_WHAT NEEDS TO BE DONE_
Extract each of the lines below and reproduce every one of them word for word, with nothing altered.

_SUPPLIED MATERIAL_
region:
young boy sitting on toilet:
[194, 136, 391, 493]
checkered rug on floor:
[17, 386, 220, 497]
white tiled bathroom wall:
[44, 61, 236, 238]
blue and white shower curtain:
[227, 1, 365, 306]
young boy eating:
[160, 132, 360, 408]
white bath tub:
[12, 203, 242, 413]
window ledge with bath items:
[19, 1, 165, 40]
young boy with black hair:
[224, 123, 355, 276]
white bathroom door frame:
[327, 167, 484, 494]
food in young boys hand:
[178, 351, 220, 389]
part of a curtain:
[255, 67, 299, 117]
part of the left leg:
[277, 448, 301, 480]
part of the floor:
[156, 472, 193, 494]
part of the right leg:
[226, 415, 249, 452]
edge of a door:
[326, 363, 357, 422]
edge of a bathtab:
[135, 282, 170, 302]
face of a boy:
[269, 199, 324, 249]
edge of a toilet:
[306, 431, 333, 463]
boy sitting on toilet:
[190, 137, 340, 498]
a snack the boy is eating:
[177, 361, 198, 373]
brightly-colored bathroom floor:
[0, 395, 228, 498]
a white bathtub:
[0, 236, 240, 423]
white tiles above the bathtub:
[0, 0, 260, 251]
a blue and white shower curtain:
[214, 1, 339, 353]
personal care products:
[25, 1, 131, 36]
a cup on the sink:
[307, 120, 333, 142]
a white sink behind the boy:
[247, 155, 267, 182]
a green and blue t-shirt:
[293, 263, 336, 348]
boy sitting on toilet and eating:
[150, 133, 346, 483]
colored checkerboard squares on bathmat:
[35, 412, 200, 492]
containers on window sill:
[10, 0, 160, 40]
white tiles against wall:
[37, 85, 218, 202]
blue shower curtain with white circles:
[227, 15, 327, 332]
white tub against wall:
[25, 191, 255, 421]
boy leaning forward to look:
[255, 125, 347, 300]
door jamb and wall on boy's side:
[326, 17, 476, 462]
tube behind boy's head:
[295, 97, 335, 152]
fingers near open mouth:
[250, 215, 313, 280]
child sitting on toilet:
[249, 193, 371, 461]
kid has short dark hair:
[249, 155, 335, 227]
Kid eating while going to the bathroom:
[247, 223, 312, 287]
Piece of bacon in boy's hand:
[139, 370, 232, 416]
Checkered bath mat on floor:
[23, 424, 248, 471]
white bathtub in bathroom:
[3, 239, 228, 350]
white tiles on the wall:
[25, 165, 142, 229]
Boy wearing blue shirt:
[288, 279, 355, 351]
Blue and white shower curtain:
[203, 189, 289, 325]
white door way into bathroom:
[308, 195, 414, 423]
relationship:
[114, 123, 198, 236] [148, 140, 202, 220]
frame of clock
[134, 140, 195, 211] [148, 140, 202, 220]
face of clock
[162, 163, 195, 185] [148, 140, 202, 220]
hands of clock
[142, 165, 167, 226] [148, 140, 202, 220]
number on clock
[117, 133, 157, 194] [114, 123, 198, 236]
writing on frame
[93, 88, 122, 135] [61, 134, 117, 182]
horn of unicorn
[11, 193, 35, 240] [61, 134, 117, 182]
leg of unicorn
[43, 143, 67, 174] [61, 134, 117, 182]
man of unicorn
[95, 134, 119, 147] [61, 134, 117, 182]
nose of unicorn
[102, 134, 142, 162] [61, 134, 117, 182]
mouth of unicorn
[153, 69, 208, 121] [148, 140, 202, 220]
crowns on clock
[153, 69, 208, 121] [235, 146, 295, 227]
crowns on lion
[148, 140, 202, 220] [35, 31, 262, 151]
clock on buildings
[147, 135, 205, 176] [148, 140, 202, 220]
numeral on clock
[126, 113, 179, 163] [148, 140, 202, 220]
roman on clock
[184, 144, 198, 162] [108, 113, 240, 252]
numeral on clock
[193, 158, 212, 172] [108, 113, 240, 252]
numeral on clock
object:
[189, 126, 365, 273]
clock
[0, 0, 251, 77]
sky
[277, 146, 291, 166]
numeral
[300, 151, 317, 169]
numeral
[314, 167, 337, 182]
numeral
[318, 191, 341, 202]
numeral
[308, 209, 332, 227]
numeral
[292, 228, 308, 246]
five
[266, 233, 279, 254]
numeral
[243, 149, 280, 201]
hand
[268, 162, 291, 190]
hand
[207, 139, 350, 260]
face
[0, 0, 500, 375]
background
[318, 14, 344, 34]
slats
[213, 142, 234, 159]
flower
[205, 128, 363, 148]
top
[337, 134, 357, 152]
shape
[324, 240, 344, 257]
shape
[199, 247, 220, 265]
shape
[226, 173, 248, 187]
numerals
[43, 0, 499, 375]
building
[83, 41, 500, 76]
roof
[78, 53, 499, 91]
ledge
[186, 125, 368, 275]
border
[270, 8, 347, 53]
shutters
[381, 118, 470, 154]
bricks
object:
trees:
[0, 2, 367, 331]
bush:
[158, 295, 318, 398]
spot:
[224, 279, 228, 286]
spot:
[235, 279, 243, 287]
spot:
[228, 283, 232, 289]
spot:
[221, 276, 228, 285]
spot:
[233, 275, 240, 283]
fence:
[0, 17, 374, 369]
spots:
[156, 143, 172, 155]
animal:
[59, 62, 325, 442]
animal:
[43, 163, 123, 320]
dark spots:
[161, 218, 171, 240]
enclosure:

_EXPECTED ANSWER_
region:
young boy sitting on toilet:
[194, 136, 391, 493]
checkered rug on floor:
[17, 386, 220, 497]
white tiled bathroom wall:
[44, 61, 236, 238]
blue and white shower curtain:
[227, 1, 365, 306]
young boy eating:
[160, 132, 360, 408]
white bath tub:
[12, 203, 242, 413]
window ledge with bath items:
[19, 1, 165, 40]
young boy with black hair:
[224, 123, 355, 276]
white bathroom door frame:
[327, 167, 484, 494]
food in young boys hand:
[178, 351, 220, 389]
part of a curtain:
[255, 67, 299, 117]
part of the left leg:
[277, 448, 301, 480]
part of the floor:
[156, 472, 193, 494]
part of the right leg:
[226, 415, 249, 452]
edge of a door:
[326, 363, 357, 422]
edge of a bathtab:
[135, 282, 170, 302]
face of a boy:
[269, 199, 324, 249]
edge of a toilet:
[306, 431, 333, 463]
boy sitting on toilet:
[190, 137, 340, 498]
a snack the boy is eating:
[177, 361, 198, 373]
brightly-colored bathroom floor:
[0, 395, 228, 498]
a white bathtub:
[0, 236, 240, 423]
white tiles above the bathtub:
[0, 0, 260, 251]
a blue and white shower curtain:
[214, 1, 339, 353]
personal care products:
[25, 1, 131, 36]
a cup on the sink:
[307, 120, 333, 142]
a white sink behind the boy:
[247, 155, 267, 182]
a green and blue t-shirt:
[293, 263, 336, 348]
boy sitting on toilet and eating:
[150, 133, 346, 483]
colored checkerboard squares on bathmat:
[35, 412, 200, 492]
containers on window sill:
[10, 0, 160, 40]
white tiles against wall:
[37, 85, 218, 202]
blue shower curtain with white circles:
[227, 15, 327, 332]
white tub against wall:
[25, 191, 255, 421]
boy leaning forward to look:
[255, 125, 347, 300]
door jamb and wall on boy's side:
[326, 17, 476, 462]
tube behind boy's head:
[295, 97, 335, 152]
fingers near open mouth:
[250, 215, 313, 280]
child sitting on toilet:
[249, 193, 371, 461]
kid has short dark hair:
[249, 155, 335, 227]
Kid eating while going to the bathroom:
[247, 223, 312, 287]
Piece of bacon in boy's hand:
[139, 370, 232, 416]
Checkered bath mat on floor:
[23, 424, 248, 471]
white bathtub in bathroom:
[3, 239, 228, 350]
white tiles on the wall:
[25, 165, 142, 229]
Boy wearing blue shirt:
[288, 279, 355, 351]
Blue and white shower curtain:
[203, 189, 289, 325]
white door way into bathroom:
[308, 195, 414, 423]
relationship:
[114, 123, 198, 236] [148, 140, 202, 220]
frame of clock
[134, 140, 195, 211] [148, 140, 202, 220]
face of clock
[162, 163, 195, 185] [148, 140, 202, 220]
hands of clock
[142, 165, 167, 226] [148, 140, 202, 220]
number on clock
[117, 133, 157, 194] [114, 123, 198, 236]
writing on frame
[93, 88, 122, 135] [61, 134, 117, 182]
horn of unicorn
[11, 193, 35, 240] [61, 134, 117, 182]
leg of unicorn
[43, 143, 67, 174] [61, 134, 117, 182]
man of unicorn
[95, 134, 119, 147] [61, 134, 117, 182]
nose of unicorn
[102, 134, 142, 162] [61, 134, 117, 182]
mouth of unicorn
[153, 69, 208, 121] [148, 140, 202, 220]
crowns on clock
[153, 69, 208, 121] [235, 146, 295, 227]
crowns on lion
[148, 140, 202, 220] [35, 31, 262, 151]
clock on buildings
[147, 135, 205, 176] [148, 140, 202, 220]
numeral on clock
[126, 113, 179, 163] [148, 140, 202, 220]
roman on clock
[184, 144, 198, 162] [108, 113, 240, 252]
numeral on clock
[193, 158, 212, 172] [108, 113, 240, 252]
numeral on clock
object:
[189, 126, 365, 273]
clock
[0, 0, 251, 77]
sky
[277, 146, 291, 166]
numeral
[300, 151, 317, 169]
numeral
[314, 167, 337, 182]
numeral
[318, 191, 341, 202]
numeral
[308, 209, 332, 227]
numeral
[292, 228, 308, 246]
five
[266, 233, 279, 254]
numeral
[243, 149, 280, 201]
hand
[268, 162, 291, 190]
hand
[207, 139, 350, 260]
face
[0, 0, 500, 375]
background
[318, 14, 344, 34]
slats
[213, 142, 234, 159]
flower
[205, 128, 363, 148]
top
[337, 134, 357, 152]
shape
[324, 240, 344, 257]
shape
[199, 247, 220, 265]
shape
[226, 173, 248, 187]
numerals
[43, 0, 499, 375]
building
[83, 41, 500, 76]
roof
[78, 53, 499, 91]
ledge
[186, 125, 368, 275]
border
[270, 8, 347, 53]
shutters
[381, 118, 470, 154]
bricks
object:
trees:
[0, 2, 367, 331]
bush:
[158, 295, 318, 398]
spot:
[224, 279, 228, 286]
spot:
[235, 279, 243, 287]
spot:
[228, 283, 232, 289]
spot:
[221, 276, 228, 285]
spot:
[233, 275, 240, 283]
fence:
[0, 17, 374, 369]
spots:
[156, 143, 172, 155]
animal:
[59, 62, 325, 442]
animal:
[43, 163, 123, 320]
dark spots:
[161, 218, 171, 240]
enclosure:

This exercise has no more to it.